Come ogni mattina ero arrivato presto al villaggio di partenza. Si annunciava una splendida giornata di sole per il penultimo atto del Giro d’Italia.

La tappa era bellissima: partenza da Campiglio e arrivo ad Aprica, con il Tonale, il Gavia e il Mortirolo a fare da palcoscenico all’ultima vera fatica dei corridori prima della grande festa di Milano.

Prima della celebrazione finale per il dominatore assoluto di quel Giro: Marco Pantani.

Il Pirata aveva già vinto quattro tappe in maniera spettacolare ed era in maglia rosa da sette giorni, con un vantaggio sui suoi avversari che era progressivamente aumentato di tappa in tappa fino a diventare incolmabile. Anche perché in salita nessuno al mondo sarebbe stato in grado di competere con lui.

In quel Giro, a ogni tappa, quello del mattino era un piccolo rituale. A parte le solite interviste e i servizi che dovevo realizzare per i telegiornali, c’era un momento particolare che segnava il vero inizio della mia giornata. Il segnale era sempre lo stesso: un boato fragoroso che all’improvviso scuoteva l’aria del villaggio di partenza. Gli applausi festosi e le urla della gente mi dicevano che Marco stava arrivando, e io ero lì, pronto come sempre, ad aspettarlo.

Ogni giorno incrociavo il suo sguardo, il suo sorriso, e bastavano quei pochi secondi per capire come stava, come si sentiva, e in che condizioni fossero le sue gambe e la sua testa.

=== ELENCO DATI ===
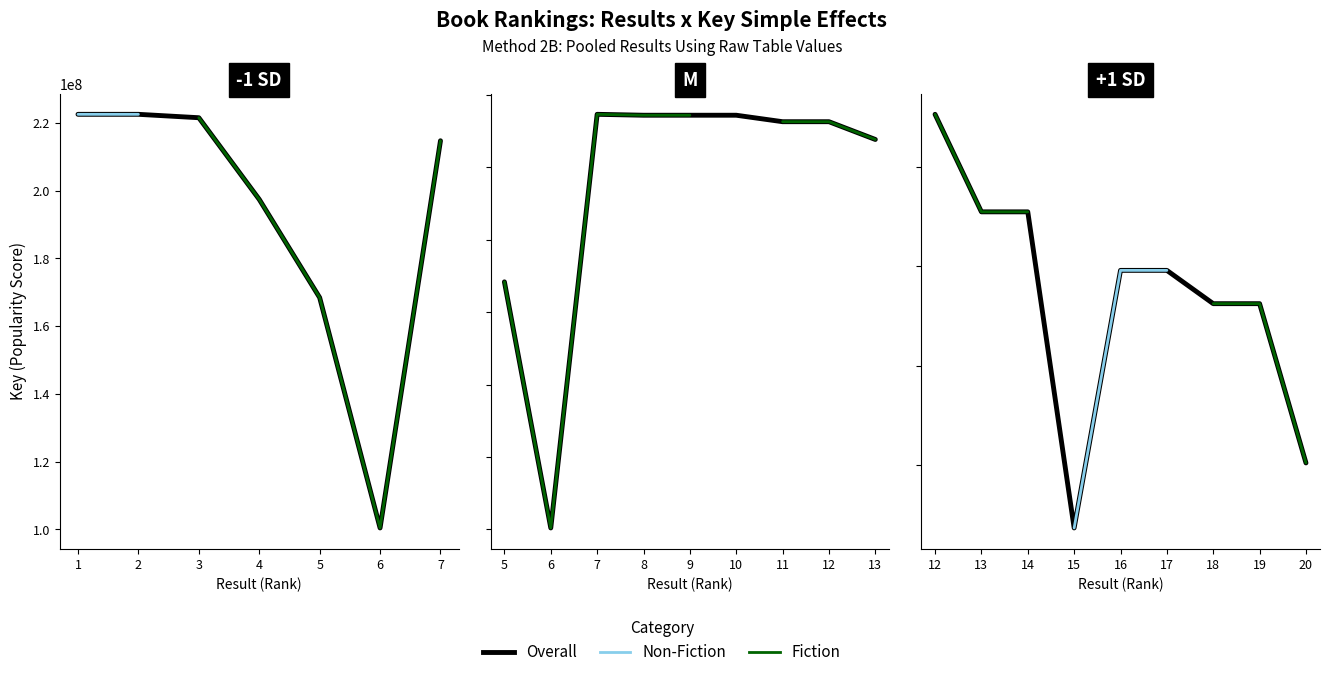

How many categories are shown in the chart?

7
...
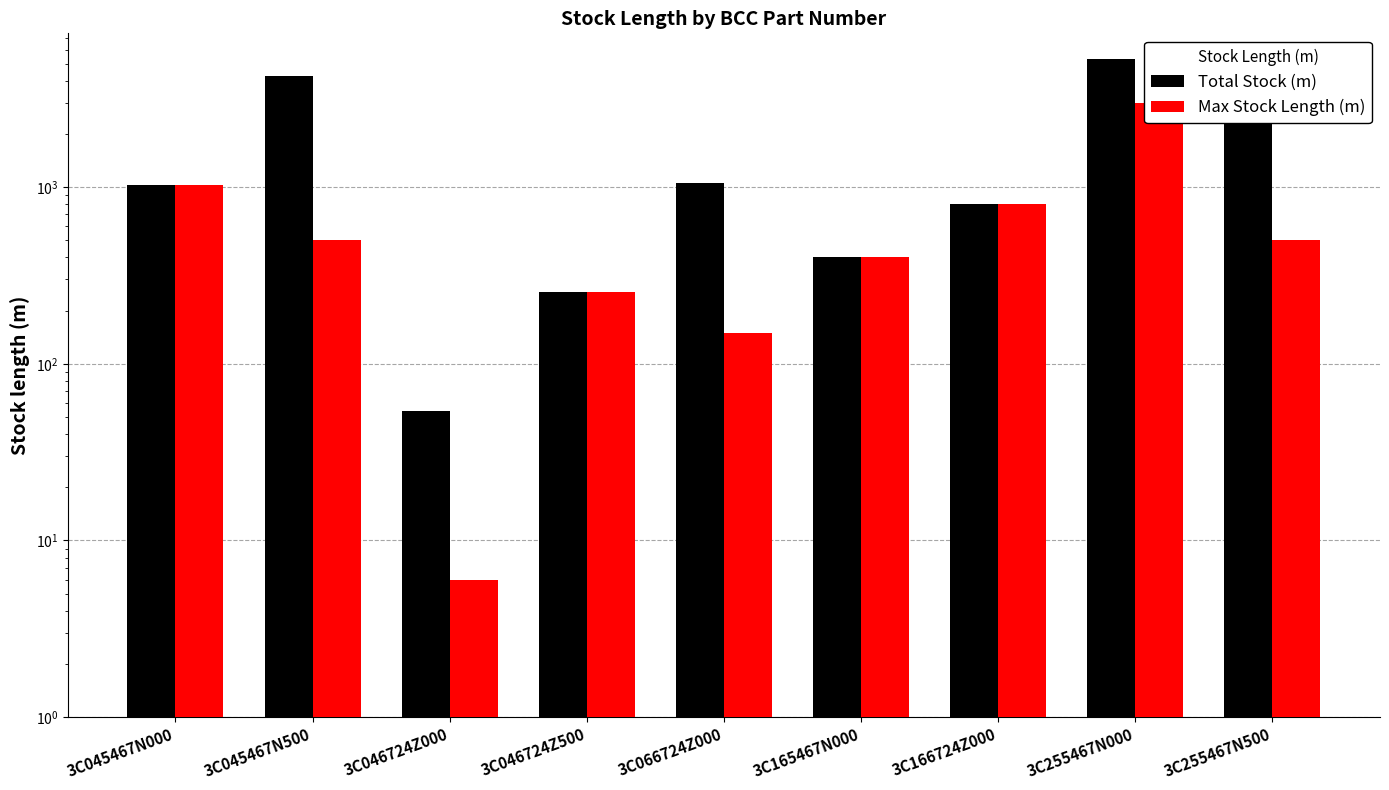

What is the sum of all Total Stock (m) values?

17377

=== CONSEGNA ===
Nel brano sul Giro d'Italia, elenca tutti i nomi geografici (località e salite) che compaiono nella frase che inizia con "La tappa era bellissima".

=== SOLUZIONE ===
Campiglio, Aprica, Tonale, Gavia, Mortirolo, Milano